BUFFALO – During Sabres general manager Jason Botterill’s tenure running Pittsburgh’s top affiliate, the Wilkes-Barres/Scranton Penguins signed an undersized college winger named Conor Sheary to an AHL tryout.
Today, Sheary, 26, has two Stanley Cups and 48 goals on an impressive NHL resume. But barely four years ago, he was an unknown just looking for a pro opportunity after playing four NCAA seasons at the University of Massachusetts.
The speedy Sheary, whom the Sabres acquired Wednesday with defenseman Matt Hunwick, quickly earned an NHL contract, scoring six goals in the AHL playoffs. Then within about a year he developed into one of the Penguins’ top wingers, often flanking superstar Sidney Crosby on the left.
In trading a conditional fourth-round pick in 2019, the Sabres addressed two needs: scoring on the wing and defense depth. The Penguins, meanwhile, cleared valuable cap space for free agency.
With the Sabres, expect Sheary to play beside No. 1 center Jack Eichel.
“Being a part of Pittsburgh’s organization there was a success story (with Sheary),” Botterill said inside HarborCenter, where the Sabres are holding development camp. “An AHL-contracted kid who performed very well in the AHL playoffs and then gets an opportunity to step into the National Hockey League and play with skilled players and help them win Stanley Cups. That’s what gets us excited about our situation here.

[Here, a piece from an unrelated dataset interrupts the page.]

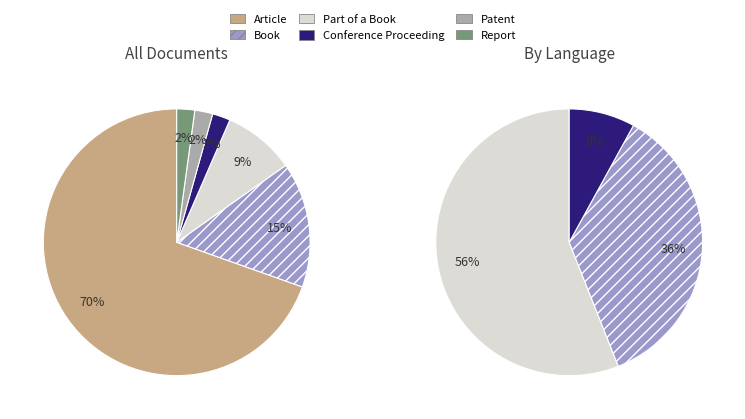

What is the smallest slice in the pie chart?

Conference Proceeding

“He can … play with one of our offensive centermen, finish off chances from them, but also get in on the forecheck, get pucks to our centermen.”
The 5-foot-8, 175-pound Sheary can also score even-strength goals. The Sabres ranked last in 2017-18 in that category. Sheary has scored 44 times at even strength. Overall, he has 93 points in 184 NHL appearances.
“We knew that we had try to get more scoring from our wingers,” Botterill said. “What I always liked about Conor’s game was he’s played in playoff situations, he’s had success winning two Stanley Cups in Pittsburgh. I think especially even strength, he creates a lot of chances out there.”
Having played 57 playoff games and spent so much time beside Crosby, Sheary possesses valuable experience the Sabres sorely need.
“He knows how to play in pressure situations against other teams’ top defenders, top players,” Botterill said. “We’ve talked a lot about that here, bringing in players who have playoff experience. It’s why we were interested in bringing in (Marco) Scandella and (Jason) Pominville last year.”
In Hunwick, 33, Botterill said the Sabres acquired a veteran defender known for his professionalism and mobility on the blue line. After being selected in the seventh round, 224th overall, in 2004, Hunwick has played 521 NHL games for five teams.
“I’ve always been impressed from afar (with) how he’s handled himself, how he’s taken care of himself off the ice,” said Botterill, who, like Hunwick, played at Michigan. “(He’s) a late-round pick who found a way to play in the National Hockey League.”
The 5-foot-11, 200-pound defenseman has compiled 25 goals and 117 points since breaking into the NHL in 2007-08. He has also played for the Boston Bruins, Colorado Avalanche, New York Rangers and Toronto Maple Leafs.
The pick the Sabres traded can become a third-rounder, according to TSN.
Sheary has two years with a $3 million cap hit left on his contract. Hunwick, meanwhile, has two years with a $2.25 million hit remaining.
Wednesday’s trade, of course, could be just the first Botterill pulls off. Most notably, they need a goalie.
Rumors are swirling the Sabres will deal versatile center Ryan O’Reilly, a former NHL All-Star.
“You have a ton of rumors right now on Ryan and I think a lot of them are very creative,” Botterill said. “I would just say, from Day One, we’ve been very happy with Ryan being a part of our group and we’ve said before that it’s no surprise that teams are calling (on) him.
“He has a great reputation throughout the National Hockey League and especially (with) what he’s accomplished in international hockey. So I understand why people call on it, but the validity of a lot of the rumors are simply untrue.”